Po meczu Lechii z Lechem z oczywistych powodów ci pierwsi mają większe powody do zadowolenia. Zwycięstwo nad Lechem może otworzyć gdańszczanom furtkę do Europy, natomiast porażka dla „Kolejorza” oznaczać może utratę szans o mistrzostwo Polski.
Wychowanek Lechii Gdańsk Marcin Pietrowski słusznie zauważył, że są pewne niedociągnięcia w grze „Biało-zielonych” i nie grają tak, jakby chcieli: – To nie był łatwy mecz, ale okazaliśmy się w nim lepsi i myślę, że zasłużenie – podkreślał po meczu pomocnik „Biało-zielonych”. – Było wiele sytuacji, szczególnie po naszej stronie, i mecz mógł się podobać kibicom. W obronie może nie gramy jeszcze tak, jakbyśmy chcieli, ale dziś szczęście sprzyjało lepszym. Teraz wszystko zaczyna być w naszych rękach i w Bydgoszczy będziemy chcieli pójść za ciosem, aby jeszcze bardziej przybliżyć się do gry w pucharach.

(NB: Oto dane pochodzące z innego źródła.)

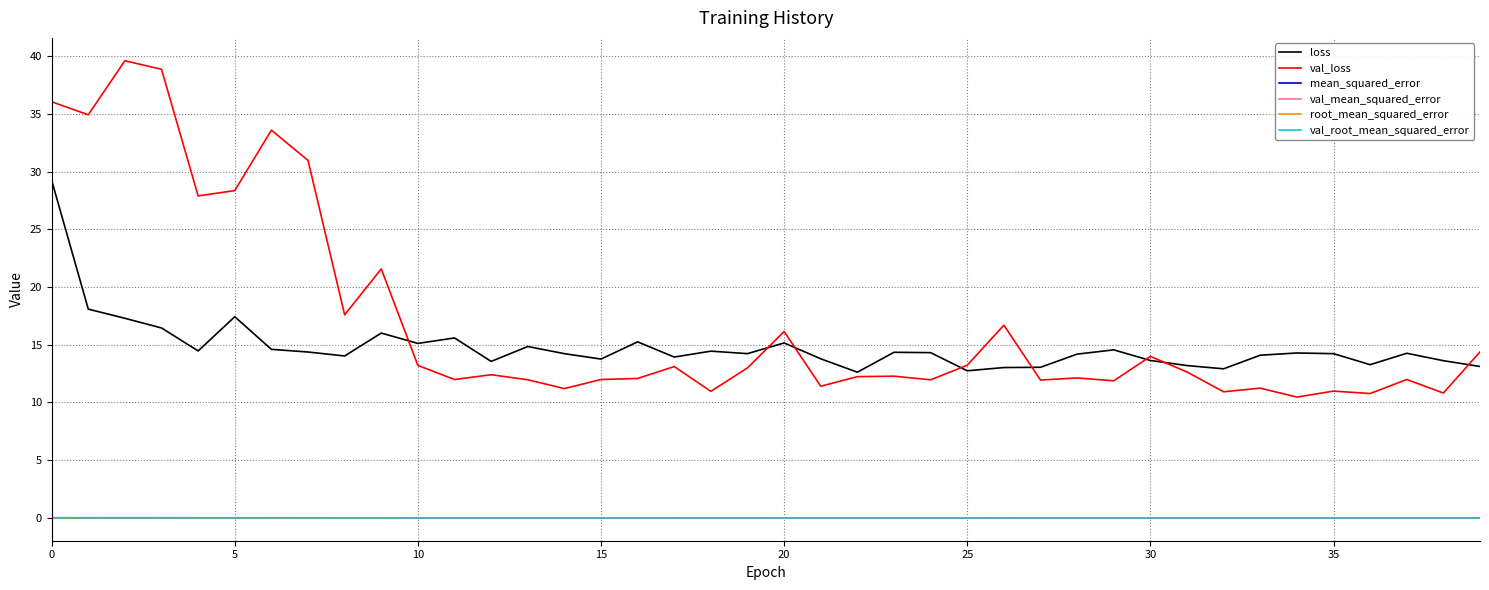

Which series has the largest range (max minus min)?

val_loss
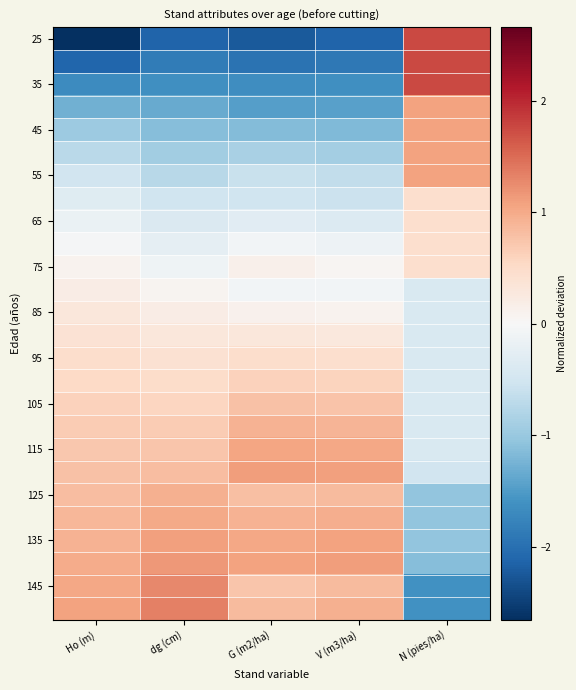

How many data points does each series have?

5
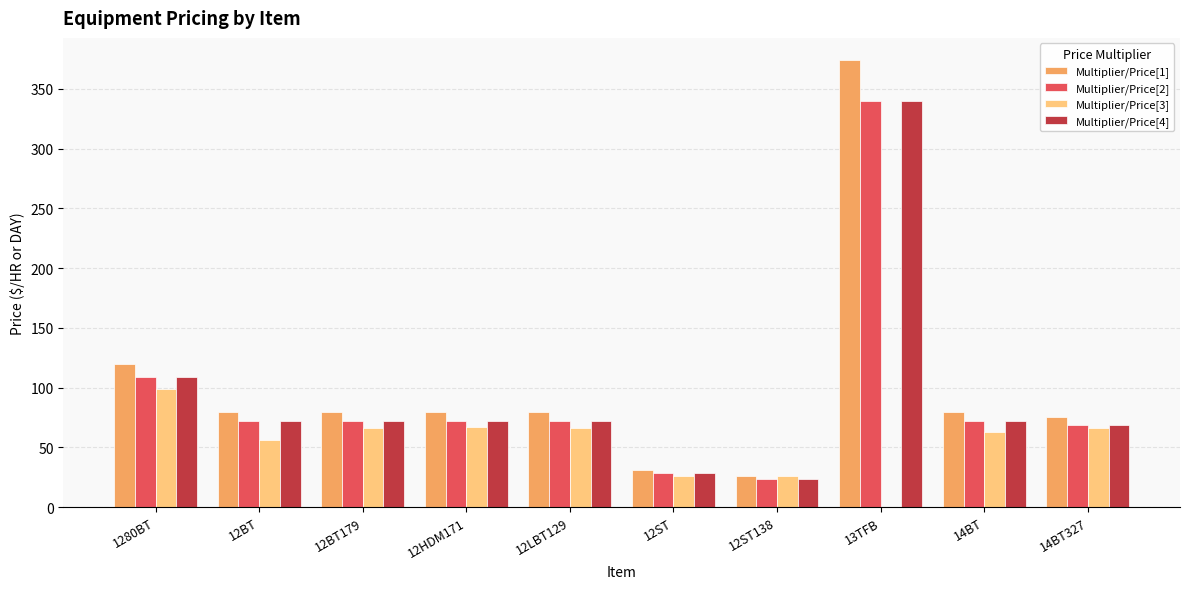

What is the total value across all series at 14BT327?

279.2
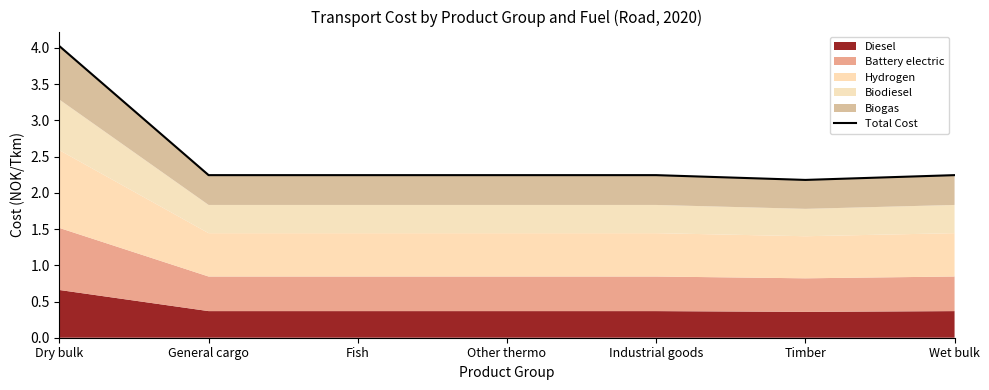

Does the chart display data point markers on the line(s)?

No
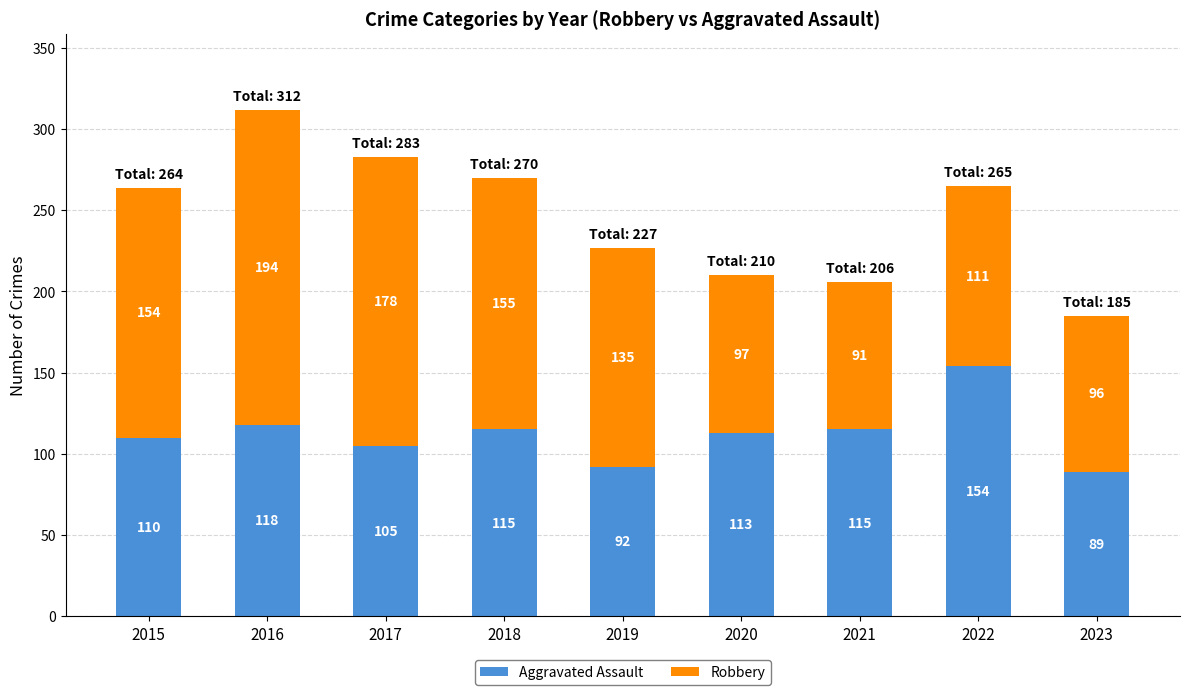

Does the chart contain stacked bars?

Yes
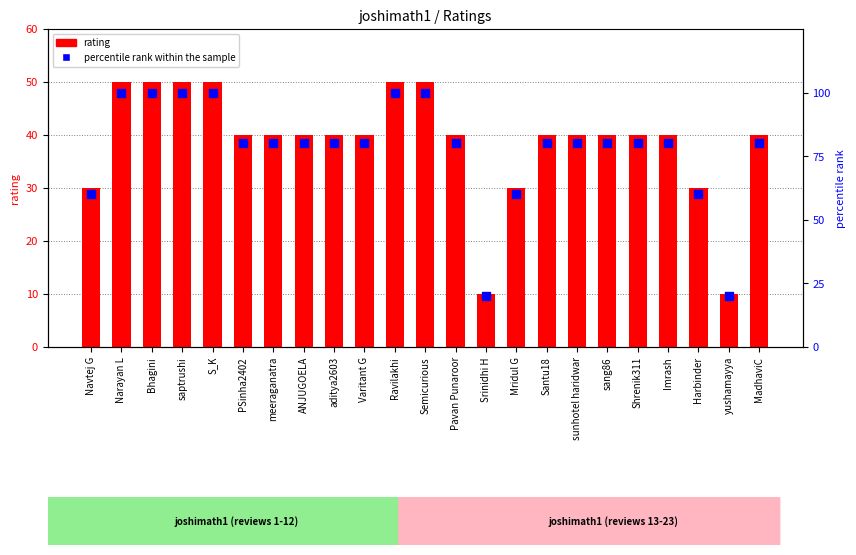

Which series has the widest spread of Y values?

percentile rank within the sample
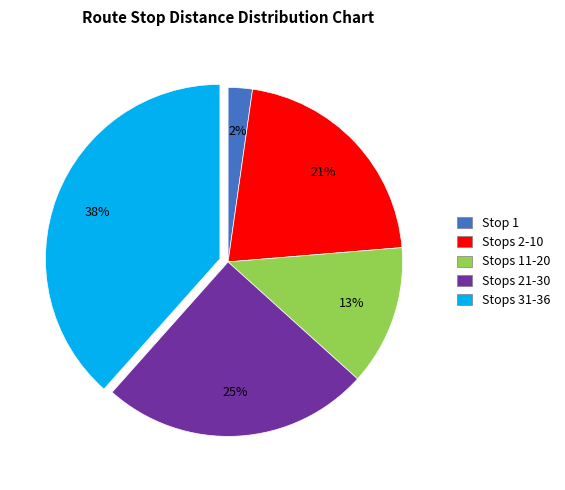

Is there any slice that represents more than half of the pie?

No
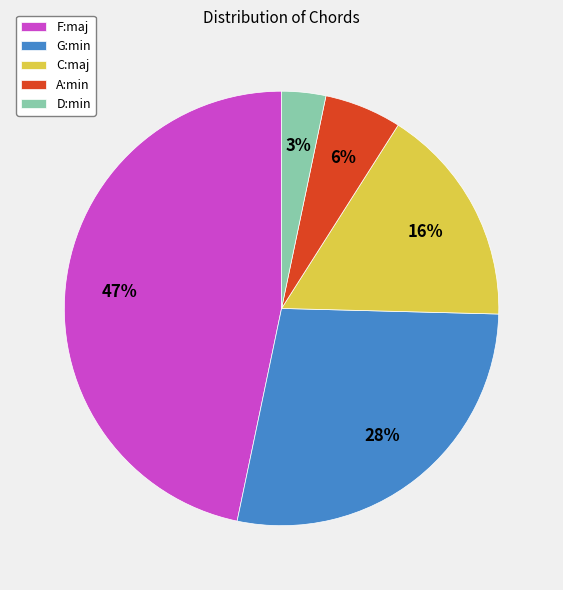

To the nearest percent, what is the average slice percentage?

20%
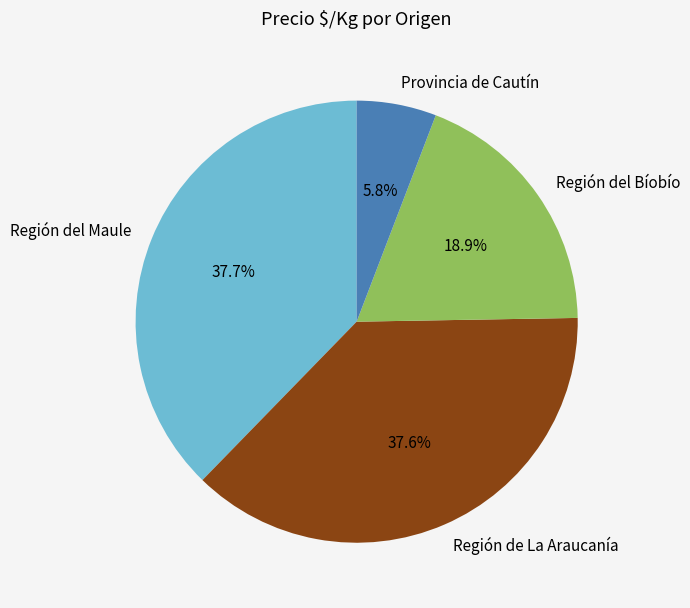

Is the sum of Provincia de Cautín and Región de La Araucanía greater than half?

No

Natomiast kapitan Lecha Hubert Wołąkiewicz, notabene były piłkarz Lechii, nie miał wesołej miny. – Lechia była dziś skuteczniejsza, my mieliśmy więcej sytuacji w drugiej połowie – stwierdził kapitan Lecha. – Piłka nie chciała wpaść do bramki i tak już czasem bywa. Teraz musimy grać dalej, wierząc, że w tych trzech meczach Legia straci jeszcze punkty i zdołamy ją dogonić. Najbardziej boli nas to, że obie bramki Lechia zdobyła w sposób, na jaki byliśmy uczulani przed meczem.